The direct simulation approach allows for the design of rooms with arbitrary shapes and varying acoustical characteristics. It is also quite simple to insert objects with acoustic properties anywhere in the room. The technique works by modelling the entire acoustic waveform as it expands and reflects through the room. A room is thought of as an array of nodes. Each node represents a "packet" of air. Sound propagates through the room by passing samples through each node to neighboring nodes in the direction of the wavefront travel (see figure 3). Every node delays the sound according to the width of the "packet" represented by the node. Other attributes can by stored on the individual node-objects, thus making it easy to create different acoustical features. Sound sources and receivers can also be inserted as attributes of particular node-objects.


If the grid for the nodes in the direct simulation model is regular (as in figure 3), then the resulting sound will have a sharp resonance corresponding to the comb filter created by the sound path delay of each node. In this case, sound would always be delayed by a multiple of the "unit" node delay. This effect can be eliminated by deforming the node matrix or by randomizing the node pattern throughout the room. Another solution is to make the nodes represent a packet of air exactly one sample wide.

The problem with this second solution is the general problem with both the fractal reverberator and the direct simulation room model. Both are not 'efficient' in any sense of the word. The fractal reverberator typically generates hundreds of taps on a delay line which must be accessed for each sample computed.
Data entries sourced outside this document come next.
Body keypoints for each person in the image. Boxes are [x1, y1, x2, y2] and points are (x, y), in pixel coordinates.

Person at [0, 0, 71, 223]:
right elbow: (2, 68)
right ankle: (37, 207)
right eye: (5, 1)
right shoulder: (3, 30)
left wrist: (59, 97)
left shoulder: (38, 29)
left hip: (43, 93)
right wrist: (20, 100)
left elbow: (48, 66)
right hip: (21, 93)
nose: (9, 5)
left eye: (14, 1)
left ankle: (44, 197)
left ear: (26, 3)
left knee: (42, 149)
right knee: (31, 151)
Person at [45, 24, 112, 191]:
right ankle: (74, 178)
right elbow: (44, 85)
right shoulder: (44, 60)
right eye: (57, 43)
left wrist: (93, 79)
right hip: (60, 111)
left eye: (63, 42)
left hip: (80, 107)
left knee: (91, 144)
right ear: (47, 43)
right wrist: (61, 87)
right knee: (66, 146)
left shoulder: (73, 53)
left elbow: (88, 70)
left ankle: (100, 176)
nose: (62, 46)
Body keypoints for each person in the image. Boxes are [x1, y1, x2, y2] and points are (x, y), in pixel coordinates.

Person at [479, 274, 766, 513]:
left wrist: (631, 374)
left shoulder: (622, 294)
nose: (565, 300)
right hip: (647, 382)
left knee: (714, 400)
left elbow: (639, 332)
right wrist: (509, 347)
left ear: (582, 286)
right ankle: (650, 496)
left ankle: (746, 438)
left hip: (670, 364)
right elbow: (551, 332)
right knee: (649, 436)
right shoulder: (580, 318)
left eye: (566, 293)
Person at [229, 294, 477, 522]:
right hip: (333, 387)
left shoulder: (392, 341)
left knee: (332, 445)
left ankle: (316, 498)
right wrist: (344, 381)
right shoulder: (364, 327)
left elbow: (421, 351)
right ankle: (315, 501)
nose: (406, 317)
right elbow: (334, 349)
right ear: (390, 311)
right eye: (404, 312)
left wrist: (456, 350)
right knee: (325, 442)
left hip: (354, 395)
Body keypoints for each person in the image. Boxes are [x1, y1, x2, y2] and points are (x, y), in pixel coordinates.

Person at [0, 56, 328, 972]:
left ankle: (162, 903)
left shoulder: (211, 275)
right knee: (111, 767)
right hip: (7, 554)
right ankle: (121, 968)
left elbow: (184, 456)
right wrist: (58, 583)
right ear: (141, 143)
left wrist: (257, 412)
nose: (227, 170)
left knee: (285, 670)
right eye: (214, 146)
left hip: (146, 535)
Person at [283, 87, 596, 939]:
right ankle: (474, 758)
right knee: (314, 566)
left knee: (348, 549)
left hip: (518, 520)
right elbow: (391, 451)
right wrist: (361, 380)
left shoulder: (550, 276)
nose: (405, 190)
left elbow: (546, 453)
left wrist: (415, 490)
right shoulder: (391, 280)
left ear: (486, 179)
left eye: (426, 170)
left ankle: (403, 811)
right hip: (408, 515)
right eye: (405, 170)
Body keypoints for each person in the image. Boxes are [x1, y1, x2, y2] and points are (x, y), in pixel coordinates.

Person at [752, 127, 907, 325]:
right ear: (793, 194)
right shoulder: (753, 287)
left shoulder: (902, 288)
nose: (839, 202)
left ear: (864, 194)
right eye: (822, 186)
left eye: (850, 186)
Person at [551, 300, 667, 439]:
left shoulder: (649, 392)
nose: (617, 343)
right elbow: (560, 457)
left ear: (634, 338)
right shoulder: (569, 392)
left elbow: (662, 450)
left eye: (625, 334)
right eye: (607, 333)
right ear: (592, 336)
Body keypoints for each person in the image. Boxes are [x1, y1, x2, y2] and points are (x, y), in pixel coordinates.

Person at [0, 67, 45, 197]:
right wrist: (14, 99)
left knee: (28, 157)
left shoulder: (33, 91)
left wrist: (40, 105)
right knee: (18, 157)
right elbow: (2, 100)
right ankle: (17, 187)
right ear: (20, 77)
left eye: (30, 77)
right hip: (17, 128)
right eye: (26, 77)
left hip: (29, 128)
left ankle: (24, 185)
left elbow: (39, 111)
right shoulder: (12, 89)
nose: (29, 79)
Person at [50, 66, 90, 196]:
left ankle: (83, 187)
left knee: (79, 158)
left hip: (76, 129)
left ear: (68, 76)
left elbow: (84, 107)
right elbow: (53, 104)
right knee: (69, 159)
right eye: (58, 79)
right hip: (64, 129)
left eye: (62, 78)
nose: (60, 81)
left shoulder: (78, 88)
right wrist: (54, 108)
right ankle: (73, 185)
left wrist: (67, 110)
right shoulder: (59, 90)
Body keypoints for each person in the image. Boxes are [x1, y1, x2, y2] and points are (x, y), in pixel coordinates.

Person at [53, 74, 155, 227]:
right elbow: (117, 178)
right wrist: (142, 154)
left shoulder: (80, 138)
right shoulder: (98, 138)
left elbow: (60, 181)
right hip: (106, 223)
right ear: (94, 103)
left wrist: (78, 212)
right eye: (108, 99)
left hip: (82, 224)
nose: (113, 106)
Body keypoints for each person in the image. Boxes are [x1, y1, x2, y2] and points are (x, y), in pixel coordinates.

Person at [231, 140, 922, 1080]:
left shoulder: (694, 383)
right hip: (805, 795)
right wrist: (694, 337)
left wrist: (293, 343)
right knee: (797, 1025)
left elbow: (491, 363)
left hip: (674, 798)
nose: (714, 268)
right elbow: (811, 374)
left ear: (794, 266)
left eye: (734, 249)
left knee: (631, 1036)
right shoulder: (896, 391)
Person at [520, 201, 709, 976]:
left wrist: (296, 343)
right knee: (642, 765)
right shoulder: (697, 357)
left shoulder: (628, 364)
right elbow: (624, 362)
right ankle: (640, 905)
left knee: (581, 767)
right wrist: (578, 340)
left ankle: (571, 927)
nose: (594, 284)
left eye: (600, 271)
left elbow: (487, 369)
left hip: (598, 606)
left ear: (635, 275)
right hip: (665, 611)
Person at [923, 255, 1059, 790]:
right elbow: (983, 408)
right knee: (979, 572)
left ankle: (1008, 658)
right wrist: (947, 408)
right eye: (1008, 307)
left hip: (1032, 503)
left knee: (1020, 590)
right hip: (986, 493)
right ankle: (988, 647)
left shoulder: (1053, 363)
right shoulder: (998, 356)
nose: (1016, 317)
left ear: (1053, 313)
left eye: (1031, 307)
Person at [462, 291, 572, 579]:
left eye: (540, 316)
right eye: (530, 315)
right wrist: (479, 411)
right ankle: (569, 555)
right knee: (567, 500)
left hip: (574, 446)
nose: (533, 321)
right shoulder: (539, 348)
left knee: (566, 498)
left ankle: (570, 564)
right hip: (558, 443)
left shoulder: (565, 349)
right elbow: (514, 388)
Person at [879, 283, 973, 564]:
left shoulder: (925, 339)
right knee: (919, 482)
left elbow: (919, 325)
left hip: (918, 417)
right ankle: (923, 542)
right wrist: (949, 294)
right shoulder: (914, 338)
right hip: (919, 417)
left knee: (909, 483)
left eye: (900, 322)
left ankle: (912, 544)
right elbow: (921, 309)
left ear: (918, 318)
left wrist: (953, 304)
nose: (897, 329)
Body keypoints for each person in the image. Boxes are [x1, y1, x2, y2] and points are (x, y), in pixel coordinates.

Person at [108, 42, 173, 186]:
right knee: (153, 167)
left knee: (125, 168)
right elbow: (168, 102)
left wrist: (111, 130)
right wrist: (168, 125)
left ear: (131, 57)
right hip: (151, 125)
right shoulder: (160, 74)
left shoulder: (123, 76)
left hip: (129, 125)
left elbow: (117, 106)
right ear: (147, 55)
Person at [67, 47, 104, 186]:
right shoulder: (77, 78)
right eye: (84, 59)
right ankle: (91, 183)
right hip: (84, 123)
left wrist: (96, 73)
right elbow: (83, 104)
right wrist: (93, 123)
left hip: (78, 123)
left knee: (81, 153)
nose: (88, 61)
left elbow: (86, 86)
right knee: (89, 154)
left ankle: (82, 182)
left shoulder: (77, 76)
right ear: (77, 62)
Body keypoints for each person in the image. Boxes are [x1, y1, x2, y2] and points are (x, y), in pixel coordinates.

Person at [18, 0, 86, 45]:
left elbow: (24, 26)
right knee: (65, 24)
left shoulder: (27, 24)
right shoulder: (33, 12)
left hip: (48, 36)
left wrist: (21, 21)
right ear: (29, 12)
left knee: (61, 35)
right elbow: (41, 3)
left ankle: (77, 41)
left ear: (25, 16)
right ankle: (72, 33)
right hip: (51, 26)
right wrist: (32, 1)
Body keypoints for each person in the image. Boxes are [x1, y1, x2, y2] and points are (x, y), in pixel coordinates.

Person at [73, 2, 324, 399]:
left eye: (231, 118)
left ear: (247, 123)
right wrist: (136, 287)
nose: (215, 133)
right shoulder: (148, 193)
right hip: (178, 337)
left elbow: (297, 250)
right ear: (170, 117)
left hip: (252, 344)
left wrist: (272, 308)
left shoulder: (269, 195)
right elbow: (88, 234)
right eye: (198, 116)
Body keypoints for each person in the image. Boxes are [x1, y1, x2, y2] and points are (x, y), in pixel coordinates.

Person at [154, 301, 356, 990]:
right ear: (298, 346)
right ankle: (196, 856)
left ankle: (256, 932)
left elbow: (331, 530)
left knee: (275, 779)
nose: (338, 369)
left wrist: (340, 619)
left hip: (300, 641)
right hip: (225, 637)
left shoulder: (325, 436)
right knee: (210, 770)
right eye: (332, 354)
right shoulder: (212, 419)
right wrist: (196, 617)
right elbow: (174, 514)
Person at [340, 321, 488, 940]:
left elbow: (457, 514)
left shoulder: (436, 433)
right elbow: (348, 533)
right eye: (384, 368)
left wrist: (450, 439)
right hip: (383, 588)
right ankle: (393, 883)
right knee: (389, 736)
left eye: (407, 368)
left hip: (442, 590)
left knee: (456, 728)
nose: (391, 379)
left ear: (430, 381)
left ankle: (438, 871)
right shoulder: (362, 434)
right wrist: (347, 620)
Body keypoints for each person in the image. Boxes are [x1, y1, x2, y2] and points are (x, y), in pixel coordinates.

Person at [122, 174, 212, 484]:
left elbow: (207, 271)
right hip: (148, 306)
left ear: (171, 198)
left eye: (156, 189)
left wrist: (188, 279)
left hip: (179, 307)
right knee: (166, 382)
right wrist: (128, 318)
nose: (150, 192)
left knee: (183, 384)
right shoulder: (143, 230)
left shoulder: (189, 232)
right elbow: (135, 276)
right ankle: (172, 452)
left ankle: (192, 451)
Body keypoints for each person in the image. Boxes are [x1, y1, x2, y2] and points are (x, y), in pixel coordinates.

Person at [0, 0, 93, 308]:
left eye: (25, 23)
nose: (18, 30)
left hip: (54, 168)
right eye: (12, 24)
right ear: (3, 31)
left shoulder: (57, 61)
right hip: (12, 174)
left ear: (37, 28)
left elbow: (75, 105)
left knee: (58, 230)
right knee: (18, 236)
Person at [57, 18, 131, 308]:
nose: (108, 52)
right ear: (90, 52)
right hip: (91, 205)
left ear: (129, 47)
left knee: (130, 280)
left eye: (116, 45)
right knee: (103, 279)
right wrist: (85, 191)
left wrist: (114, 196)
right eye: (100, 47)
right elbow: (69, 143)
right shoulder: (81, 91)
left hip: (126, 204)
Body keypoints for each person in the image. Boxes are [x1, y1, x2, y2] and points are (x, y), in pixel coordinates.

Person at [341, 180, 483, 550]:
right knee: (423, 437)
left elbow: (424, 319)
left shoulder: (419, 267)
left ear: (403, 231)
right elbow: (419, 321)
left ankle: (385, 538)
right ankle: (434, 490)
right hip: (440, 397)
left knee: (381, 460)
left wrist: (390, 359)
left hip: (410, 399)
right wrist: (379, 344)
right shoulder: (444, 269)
The direct room simulator requires an enormous amount of computation. since every single node must be updated for every sample. On a Sun 3/280 running with a Sky floating point accelerator, a moderate-sized room required 50,000 cpu seconds to generate one second of sound. It is doubtful that either of these algorithms will see widespread use in the immediate future.


Moore, F. R., Elements of Computer Music, Prentis Hall, Englewood, NJ, 1990.

Mandelbrot, B., The Fractal Geometry of Nature, W. H. Freeman and Company, New York, 1977.